As I pen this article, F-16 fighter jets continue to fly overhead. The war continues as warplanes bomb targets in the mountains and then return. Even the threat of the deadly COVID-19 virus does not stop the Turkish state’s war on Kurds.
This country’s social contract never included us. We could easily be shot dead by security forces on the border or under fire from a UAV (unmanned aerial vehicle). Just like the 14-year-old boy Vedat Ekinci, who was killed by border guards last August in the town of Derecik in Hakkari province on the Iraqi border, or like the four Kurdish villagers who were killed by a UAV in the same province’s village of Oğul while they barbecued in a picnic area three years ago.
The interior minister of the time initially said it was difficult to differentiate between terrorists and citizens, and eventually declared the four villagers to be terrorists. As for Vedat, he was called a smuggler, and the Turkish media never questioned why, if he was a smuggler, the boy had been forced to engage in that activity.

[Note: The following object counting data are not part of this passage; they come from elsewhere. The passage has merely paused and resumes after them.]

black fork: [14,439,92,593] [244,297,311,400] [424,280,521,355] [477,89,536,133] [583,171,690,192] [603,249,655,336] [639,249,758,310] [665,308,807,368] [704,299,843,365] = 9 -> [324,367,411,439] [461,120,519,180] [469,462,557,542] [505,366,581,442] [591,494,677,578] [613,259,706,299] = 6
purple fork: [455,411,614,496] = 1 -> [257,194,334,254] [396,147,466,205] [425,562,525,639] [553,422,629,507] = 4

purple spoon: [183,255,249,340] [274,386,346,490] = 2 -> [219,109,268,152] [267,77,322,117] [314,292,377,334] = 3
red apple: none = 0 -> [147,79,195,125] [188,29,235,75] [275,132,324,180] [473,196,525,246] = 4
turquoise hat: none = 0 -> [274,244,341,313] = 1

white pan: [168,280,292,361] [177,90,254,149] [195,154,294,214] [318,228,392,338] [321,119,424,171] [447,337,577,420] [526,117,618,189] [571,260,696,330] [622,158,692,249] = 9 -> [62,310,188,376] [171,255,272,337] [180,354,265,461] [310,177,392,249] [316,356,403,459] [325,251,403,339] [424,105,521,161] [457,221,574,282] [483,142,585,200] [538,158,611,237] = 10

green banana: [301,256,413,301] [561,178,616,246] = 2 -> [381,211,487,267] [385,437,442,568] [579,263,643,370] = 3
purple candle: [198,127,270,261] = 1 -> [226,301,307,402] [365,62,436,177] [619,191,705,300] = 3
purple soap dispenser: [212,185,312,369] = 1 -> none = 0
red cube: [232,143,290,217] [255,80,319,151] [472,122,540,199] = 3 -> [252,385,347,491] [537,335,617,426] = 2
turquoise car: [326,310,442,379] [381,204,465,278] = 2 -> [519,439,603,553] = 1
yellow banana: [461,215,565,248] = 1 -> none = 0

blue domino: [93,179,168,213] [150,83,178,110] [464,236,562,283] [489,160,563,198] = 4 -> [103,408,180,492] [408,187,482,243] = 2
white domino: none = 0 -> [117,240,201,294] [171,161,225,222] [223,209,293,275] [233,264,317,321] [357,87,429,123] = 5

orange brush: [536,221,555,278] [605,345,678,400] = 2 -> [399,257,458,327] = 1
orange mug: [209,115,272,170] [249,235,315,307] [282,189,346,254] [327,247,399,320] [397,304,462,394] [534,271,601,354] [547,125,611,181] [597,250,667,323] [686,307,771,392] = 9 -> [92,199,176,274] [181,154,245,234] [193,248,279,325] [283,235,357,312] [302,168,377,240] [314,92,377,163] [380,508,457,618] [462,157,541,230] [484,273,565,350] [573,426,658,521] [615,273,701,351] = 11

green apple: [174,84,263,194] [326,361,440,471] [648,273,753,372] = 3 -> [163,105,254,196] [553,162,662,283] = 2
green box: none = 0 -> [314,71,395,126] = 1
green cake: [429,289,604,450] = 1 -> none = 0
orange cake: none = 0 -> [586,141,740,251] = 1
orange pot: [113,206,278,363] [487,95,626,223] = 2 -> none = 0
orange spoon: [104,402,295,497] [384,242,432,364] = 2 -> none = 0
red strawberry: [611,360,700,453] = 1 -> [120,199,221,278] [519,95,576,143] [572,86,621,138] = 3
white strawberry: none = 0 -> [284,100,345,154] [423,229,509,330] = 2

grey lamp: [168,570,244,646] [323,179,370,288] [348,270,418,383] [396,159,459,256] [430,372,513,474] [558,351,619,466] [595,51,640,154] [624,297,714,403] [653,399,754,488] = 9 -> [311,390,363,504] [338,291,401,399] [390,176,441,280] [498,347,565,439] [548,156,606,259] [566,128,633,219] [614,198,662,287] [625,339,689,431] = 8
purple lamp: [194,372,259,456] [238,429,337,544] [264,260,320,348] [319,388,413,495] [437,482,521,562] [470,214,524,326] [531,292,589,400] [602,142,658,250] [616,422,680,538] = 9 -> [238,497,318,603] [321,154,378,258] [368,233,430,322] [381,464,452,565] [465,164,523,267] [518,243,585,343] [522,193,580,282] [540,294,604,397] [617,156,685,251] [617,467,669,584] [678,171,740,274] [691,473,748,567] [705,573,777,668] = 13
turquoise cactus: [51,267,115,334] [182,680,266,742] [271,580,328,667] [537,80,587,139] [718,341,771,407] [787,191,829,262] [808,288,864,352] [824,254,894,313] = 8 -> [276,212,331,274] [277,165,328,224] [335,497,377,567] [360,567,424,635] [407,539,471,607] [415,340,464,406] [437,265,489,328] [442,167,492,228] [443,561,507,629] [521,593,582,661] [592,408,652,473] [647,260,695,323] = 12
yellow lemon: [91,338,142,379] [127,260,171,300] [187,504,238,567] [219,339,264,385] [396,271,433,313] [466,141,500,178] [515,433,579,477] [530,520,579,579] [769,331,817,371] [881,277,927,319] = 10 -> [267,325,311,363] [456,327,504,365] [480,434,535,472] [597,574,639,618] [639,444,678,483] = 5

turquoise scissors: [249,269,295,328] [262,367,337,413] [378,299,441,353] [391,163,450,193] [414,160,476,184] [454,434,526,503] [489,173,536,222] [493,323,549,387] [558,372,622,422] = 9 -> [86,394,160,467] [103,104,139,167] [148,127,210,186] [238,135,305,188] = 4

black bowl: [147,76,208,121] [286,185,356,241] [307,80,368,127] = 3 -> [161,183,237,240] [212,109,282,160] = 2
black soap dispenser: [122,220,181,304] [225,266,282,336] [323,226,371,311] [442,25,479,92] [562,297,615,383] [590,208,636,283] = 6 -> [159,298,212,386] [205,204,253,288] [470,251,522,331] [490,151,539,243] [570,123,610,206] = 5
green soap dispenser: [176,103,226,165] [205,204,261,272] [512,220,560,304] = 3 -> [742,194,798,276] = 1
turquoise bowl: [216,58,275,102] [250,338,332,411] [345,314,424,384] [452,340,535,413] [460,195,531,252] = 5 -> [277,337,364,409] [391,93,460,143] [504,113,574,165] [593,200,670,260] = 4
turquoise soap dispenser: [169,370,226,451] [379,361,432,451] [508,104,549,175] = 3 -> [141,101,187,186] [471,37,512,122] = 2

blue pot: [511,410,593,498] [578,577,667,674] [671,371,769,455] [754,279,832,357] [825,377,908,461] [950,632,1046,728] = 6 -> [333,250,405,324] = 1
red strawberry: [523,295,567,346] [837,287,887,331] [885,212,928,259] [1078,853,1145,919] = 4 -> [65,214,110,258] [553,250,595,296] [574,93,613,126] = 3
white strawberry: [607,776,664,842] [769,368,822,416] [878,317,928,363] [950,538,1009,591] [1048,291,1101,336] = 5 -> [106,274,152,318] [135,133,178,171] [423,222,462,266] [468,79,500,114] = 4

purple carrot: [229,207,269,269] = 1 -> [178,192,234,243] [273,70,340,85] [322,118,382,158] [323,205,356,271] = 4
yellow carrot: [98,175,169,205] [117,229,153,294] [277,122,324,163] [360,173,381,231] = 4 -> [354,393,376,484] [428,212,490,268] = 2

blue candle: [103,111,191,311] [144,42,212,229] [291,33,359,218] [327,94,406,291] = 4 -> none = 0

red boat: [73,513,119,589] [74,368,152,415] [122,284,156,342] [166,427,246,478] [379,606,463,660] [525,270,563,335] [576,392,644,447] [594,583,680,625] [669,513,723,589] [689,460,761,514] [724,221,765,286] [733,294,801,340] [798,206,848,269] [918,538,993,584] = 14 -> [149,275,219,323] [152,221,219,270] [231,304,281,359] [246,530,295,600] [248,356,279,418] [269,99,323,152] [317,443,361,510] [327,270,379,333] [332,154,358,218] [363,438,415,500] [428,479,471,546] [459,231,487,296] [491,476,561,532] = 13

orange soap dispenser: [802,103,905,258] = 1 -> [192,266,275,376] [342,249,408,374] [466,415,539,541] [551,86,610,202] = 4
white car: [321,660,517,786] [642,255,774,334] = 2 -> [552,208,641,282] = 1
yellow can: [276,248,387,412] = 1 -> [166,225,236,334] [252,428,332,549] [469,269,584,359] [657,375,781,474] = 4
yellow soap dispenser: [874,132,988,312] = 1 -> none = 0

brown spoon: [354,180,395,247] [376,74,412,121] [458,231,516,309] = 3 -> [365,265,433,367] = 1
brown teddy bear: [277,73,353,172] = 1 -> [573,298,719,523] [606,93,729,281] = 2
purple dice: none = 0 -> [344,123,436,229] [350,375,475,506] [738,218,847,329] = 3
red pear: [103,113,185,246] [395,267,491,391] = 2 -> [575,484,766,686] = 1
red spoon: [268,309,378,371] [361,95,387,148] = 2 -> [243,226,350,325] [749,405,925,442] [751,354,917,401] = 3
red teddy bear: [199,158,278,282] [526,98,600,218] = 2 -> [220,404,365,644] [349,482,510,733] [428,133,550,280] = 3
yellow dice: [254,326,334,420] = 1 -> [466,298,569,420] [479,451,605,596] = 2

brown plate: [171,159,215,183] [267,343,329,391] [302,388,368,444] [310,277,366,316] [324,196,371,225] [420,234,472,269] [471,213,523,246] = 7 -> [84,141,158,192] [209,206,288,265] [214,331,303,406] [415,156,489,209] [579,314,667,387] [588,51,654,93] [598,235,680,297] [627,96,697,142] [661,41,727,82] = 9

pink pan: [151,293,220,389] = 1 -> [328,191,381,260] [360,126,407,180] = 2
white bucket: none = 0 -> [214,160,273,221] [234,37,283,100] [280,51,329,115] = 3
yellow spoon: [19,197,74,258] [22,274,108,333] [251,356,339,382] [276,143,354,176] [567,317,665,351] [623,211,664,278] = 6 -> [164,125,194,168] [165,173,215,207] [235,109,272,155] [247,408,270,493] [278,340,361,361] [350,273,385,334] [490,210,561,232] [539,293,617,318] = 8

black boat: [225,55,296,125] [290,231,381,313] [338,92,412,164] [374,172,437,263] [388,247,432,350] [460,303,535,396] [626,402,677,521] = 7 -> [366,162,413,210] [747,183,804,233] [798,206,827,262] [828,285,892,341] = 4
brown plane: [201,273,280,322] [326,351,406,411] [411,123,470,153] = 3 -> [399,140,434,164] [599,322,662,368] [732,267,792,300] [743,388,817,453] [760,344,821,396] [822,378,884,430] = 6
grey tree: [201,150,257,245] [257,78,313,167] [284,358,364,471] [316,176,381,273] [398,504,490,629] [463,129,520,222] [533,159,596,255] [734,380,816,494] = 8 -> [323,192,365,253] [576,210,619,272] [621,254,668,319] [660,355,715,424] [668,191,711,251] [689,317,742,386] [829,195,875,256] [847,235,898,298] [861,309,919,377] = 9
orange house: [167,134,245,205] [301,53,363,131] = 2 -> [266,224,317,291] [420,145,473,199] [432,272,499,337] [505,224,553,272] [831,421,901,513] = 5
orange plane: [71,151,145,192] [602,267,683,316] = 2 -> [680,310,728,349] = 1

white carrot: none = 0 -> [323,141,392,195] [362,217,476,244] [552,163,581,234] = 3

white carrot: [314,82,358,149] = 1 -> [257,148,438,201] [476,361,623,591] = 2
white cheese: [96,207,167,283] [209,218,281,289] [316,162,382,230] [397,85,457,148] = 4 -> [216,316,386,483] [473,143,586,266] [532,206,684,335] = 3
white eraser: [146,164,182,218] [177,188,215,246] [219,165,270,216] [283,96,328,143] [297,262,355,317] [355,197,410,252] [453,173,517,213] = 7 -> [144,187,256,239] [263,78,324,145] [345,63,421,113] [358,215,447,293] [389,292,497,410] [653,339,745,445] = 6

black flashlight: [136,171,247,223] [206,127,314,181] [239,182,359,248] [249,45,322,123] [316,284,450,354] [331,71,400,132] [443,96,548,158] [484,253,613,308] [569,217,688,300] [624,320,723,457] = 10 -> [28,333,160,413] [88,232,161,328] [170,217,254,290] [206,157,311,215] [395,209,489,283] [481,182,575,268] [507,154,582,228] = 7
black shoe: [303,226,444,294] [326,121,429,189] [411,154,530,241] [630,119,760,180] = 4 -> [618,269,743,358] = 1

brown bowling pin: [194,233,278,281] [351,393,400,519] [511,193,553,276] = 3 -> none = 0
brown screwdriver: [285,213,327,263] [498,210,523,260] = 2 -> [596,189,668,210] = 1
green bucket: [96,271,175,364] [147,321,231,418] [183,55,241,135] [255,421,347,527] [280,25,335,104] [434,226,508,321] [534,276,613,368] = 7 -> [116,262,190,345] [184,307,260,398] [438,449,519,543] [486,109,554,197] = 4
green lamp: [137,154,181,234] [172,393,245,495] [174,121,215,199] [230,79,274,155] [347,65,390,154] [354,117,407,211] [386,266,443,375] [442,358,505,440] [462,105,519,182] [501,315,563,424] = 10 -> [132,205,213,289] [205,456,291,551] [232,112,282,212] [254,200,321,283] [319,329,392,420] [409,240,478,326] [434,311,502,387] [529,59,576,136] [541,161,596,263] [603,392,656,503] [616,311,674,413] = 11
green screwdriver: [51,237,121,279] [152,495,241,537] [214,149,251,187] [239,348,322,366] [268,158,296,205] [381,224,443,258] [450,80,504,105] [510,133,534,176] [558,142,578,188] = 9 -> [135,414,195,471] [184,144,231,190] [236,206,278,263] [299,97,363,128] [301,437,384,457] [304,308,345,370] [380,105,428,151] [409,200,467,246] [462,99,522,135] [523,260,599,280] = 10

For some, Vedat had been killed on the border. But for Kurds, he had been killed at his next-door neighbours’ house. Vedat was a smuggler because his homeland had been ravaged by war, the construction of a thermal power station and curfews. Vedat had no other income and chose to head to the “neighbour’s” to bring back a couple of kilograms of tea and a few boxes of cigarettes.
Turkish media outlets that called Vedat a smuggler never asked the following questions:
Why would a 14-year-old child be forced into border trade? Did Vedat push away all of the opportunities before him to instead follow this line of work that cost him his life? Or was this the only chance he had?
Or was Vedat simply saving money when doing this dangerous job so he could eventually go to school, just like the teenagers killed by the Roboski airstrike near the Turkish–Iraqi border in 2011? What has happened to the people of the region’s sources of income, in the first place? Why is the state banning livestock farming, which was almost the only trade that locals engaged in?
Of course, it is easier to use the term “smuggler” instead of asking these questions. Not asking these questions also helps one to abstain from confronting the state. It provides comfort, but it is also cowardly.
Turkish media, opposition parties and some segments of society that are critical of the government have, up until today, turned a blind eye to, and even approved of, the state’s policy toward Kurds. Today, once again, Kurds are being ignored as the spectre of the coronavirus pandemic looms.
We do not know what the predominantly Kurdish towns of Cizre, Şırnak, Batman and Siirt are doing during these difficult days. We do not know how many doctors they have, if they are able to get COVID-19 testing kits, if their medical facilities contain sufficient numbers of beds.
The government’s pressure on the region is so immense that doctors I call in Cizre and Şırnak, where there are coincidentally a few military tanks for each neighbourhood, avoid giving any kind of statement. And I understand them. Because when they leave that hospital, they will be facing tanks, weapons and loneliness.
Nobody asks why Kurds continue to remain on the streets despite the threat of the pandemic and which conditions are forcing them to do so. Why are the necessary precautions to protect from the deadly virus not also being taken in Kurdish regions? Kurds such as myself who question these conditions and write about them, if we are lucky, get away with being detained. Those less fortunate are either behind bars or buried in graves.
We Kurds do not have the means to make our voices heard, even during a deadly pandemic like the one the world is currently facing. As such, beyond Turkey, the world is failing to hear us. The world is forgetting us as it ignores those whose voices have been suppressed.
Coronavirus has once again demonstrated that, as humans, we are not all in the same boat.